**Exercise details**: Transcribe each record exactly. Include every one.

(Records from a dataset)
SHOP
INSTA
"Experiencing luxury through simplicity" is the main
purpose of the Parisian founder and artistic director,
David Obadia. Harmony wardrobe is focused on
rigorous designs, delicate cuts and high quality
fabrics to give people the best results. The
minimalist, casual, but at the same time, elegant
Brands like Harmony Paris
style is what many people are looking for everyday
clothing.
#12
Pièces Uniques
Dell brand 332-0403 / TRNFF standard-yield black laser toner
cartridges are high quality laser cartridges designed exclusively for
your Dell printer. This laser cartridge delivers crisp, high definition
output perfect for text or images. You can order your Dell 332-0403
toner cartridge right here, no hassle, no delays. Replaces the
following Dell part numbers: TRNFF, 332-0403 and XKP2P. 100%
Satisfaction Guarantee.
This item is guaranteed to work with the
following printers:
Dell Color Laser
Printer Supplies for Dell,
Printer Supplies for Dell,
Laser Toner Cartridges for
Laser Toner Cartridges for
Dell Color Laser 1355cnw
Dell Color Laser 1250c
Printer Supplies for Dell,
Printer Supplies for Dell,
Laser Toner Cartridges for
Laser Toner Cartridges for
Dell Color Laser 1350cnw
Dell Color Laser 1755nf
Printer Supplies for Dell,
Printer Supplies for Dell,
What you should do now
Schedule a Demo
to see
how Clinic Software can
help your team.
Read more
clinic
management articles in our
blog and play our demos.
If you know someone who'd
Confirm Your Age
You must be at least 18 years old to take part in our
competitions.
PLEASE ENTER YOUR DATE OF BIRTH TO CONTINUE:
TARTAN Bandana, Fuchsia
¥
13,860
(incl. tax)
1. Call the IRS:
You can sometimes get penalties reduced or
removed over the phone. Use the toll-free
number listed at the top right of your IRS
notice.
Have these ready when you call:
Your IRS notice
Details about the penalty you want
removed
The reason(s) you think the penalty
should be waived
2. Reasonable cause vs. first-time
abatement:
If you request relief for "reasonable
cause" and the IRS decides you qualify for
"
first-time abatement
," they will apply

**Result**:
SHOP
INSTA
"Experiencing luxury through simplicity" is the main
purpose of the Parisian founder and artistic director,
David Obadia. Harmony wardrobe is focused on
rigorous designs, delicate cuts and high quality
fabrics to give people the best results. The
minimalist, casual, but at the same time, elegant
Brands like Harmony Paris
style is what many people are looking for everyday
clothing.
#12
Pièces Uniques
Dell brand 332-0403 / TRNFF standard-yield black laser toner
cartridges are high quality laser cartridges designed exclusively for
your Dell printer. This laser cartridge delivers crisp, high definition
output perfect for text or images. You can order your Dell 332-0403
toner cartridge right here, no hassle, no delays. Replaces the
following Dell part numbers: TRNFF, 332-0403 and XKP2P. 100%
Satisfaction Guarantee.
This item is guaranteed to work with the
following printers:
Dell Color Laser
Printer Supplies for Dell,
Printer Supplies for Dell,
Laser Toner Cartridges for
Laser Toner Cartridges for
Dell Color Laser 1355cnw
Dell Color Laser 1250c
Printer Supplies for Dell,
Printer Supplies for Dell,
Laser Toner Cartridges for
Laser Toner Cartridges for
Dell Color Laser 1350cnw
Dell Color Laser 1755nf
Printer Supplies for Dell,
Printer Supplies for Dell,
What you should do now
Schedule a Demo
to see
how Clinic Software can
help your team.
Read more
clinic
management articles in our
blog and play our demos.
If you know someone who'd
Confirm Your Age
You must be at least 18 years old to take part in our
competitions.
PLEASE ENTER YOUR DATE OF BIRTH TO CONTINUE:
TARTAN Bandana, Fuchsia
¥
13,860
(incl. tax)
1. Call the IRS:
You can sometimes get penalties reduced or
removed over the phone. Use the toll-free
number listed at the top right of your IRS
notice.
Have these ready when you call:
Your IRS notice
Details about the penalty you want
removed
The reason(s) you think the penalty
should be waived
2. Reasonable cause vs. first-time
abatement:
If you request relief for "reasonable
cause" and the IRS decides you qualify for
"
first-time abatement
," they will apply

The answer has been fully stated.